The current version, let’s call it (bad) draft 0.2, feels a bit better overall. I mean, I have the impression it is starting to actually look like something.

Thank goodness I have taken (many) screenshots over the past few months, it has helped quite a bit.

The issues

I think I mentioned it, I recently implemented a “Mean-Field” approach (called “MMCA”) to the SIS simulator, by directions of my tutor, to add quality, weight… “value”, let’s say, to my dissertation and overall project.

And after the implementation, of course I ran it a bunch of times and looked at comparing things with the (original, slower, but conceptually more direct) former Monte-Carlo (or MC) implementation.

Immediately I saw the differences, and with the advice from my tutor, we came up with (I feel) reasonable explanations. My project makes things a bit different from “traditional” SIS simulator. But so far, so good…

Until I tried to compare the GA results with MC and with MMCA, for identical configurations. I did understand that the GA is non-deterministic, so I didn’t expect the same results for a given configuration, and I had explained how the MMCA approach would return higher prevalences, particularly for high Mu and low Betas (which can be observed next).

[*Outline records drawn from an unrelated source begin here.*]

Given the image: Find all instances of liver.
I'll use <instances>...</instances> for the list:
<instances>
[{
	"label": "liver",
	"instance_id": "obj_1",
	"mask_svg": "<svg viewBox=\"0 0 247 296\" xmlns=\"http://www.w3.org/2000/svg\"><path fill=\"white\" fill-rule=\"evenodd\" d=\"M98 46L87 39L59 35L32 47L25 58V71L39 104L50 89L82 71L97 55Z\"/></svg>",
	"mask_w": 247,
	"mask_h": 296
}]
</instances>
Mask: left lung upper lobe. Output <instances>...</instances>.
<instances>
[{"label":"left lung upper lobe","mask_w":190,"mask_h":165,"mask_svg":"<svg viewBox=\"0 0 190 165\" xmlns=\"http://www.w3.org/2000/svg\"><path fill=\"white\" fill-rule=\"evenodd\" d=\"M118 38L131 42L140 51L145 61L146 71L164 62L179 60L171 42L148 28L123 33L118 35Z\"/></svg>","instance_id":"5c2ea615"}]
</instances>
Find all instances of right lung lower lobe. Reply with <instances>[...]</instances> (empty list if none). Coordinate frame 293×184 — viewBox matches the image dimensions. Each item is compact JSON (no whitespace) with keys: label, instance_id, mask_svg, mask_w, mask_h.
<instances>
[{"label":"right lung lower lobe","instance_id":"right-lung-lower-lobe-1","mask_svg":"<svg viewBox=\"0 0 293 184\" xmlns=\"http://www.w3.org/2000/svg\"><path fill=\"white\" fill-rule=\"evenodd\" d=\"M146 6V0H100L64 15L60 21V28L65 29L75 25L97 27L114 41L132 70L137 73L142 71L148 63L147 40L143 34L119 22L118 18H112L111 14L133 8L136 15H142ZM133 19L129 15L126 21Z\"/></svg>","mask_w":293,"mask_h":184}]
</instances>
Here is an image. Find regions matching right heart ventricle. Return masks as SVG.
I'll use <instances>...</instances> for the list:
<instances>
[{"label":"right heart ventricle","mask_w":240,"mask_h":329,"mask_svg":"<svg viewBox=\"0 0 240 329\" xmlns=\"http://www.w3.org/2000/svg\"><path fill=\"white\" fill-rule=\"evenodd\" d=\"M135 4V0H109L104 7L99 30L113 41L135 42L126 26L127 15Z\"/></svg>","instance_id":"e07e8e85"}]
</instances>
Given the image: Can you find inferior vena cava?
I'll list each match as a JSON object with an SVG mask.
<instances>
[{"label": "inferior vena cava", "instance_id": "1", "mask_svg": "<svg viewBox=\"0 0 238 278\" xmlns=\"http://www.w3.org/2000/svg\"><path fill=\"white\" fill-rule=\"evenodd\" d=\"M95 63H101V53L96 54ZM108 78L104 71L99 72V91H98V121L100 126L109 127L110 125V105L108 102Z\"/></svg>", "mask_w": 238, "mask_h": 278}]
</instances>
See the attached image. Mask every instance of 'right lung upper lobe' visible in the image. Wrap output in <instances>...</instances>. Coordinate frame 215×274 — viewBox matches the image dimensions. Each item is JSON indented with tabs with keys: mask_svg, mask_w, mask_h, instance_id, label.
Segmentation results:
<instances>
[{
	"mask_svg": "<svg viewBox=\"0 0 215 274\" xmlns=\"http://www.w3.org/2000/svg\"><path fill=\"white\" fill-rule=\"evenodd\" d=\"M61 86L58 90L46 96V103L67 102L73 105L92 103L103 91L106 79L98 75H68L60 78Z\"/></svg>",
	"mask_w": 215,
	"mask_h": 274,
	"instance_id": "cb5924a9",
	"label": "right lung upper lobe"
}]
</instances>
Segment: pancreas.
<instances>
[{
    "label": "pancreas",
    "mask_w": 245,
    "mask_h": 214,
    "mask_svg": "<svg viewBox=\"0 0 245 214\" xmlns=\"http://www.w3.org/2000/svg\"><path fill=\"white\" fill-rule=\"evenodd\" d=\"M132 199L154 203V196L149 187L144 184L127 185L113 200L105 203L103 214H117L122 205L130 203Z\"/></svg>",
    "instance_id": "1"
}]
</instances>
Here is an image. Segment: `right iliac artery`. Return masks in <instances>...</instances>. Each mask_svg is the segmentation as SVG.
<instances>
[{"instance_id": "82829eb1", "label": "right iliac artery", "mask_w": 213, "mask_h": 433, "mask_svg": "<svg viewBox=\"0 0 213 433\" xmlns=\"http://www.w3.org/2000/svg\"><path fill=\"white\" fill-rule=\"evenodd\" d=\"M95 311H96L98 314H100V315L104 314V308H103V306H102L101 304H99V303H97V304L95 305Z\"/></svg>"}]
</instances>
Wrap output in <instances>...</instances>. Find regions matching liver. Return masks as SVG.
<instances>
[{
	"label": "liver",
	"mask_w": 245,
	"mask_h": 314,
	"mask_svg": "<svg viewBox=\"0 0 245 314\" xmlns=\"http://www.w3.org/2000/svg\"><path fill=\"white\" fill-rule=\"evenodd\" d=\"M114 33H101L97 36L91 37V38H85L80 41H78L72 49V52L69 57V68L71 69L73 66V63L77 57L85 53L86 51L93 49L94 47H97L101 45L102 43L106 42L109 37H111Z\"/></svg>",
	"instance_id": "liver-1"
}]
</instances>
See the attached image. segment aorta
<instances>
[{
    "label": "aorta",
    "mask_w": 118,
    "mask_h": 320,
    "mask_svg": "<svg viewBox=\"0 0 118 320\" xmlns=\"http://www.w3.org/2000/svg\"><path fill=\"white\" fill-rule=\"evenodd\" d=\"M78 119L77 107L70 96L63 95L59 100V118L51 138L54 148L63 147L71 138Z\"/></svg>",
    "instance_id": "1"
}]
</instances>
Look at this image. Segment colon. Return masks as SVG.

But still, something was bothering, for one thing: the MMCA approach provided results that looked “smoother” across configurations, mostly for higher budgets

MMCA presents smooth initial population across configurations

And the MMCA approach “appears” to do much less progress, yes, but in comparing the best resulting individuals with both approaches, while multiplying the iterations of the MC, both algorithms generally agreed on their approximate “value”. What’s more, sometime the GA provided better individuals with MMCA than with MC, and vice-versa.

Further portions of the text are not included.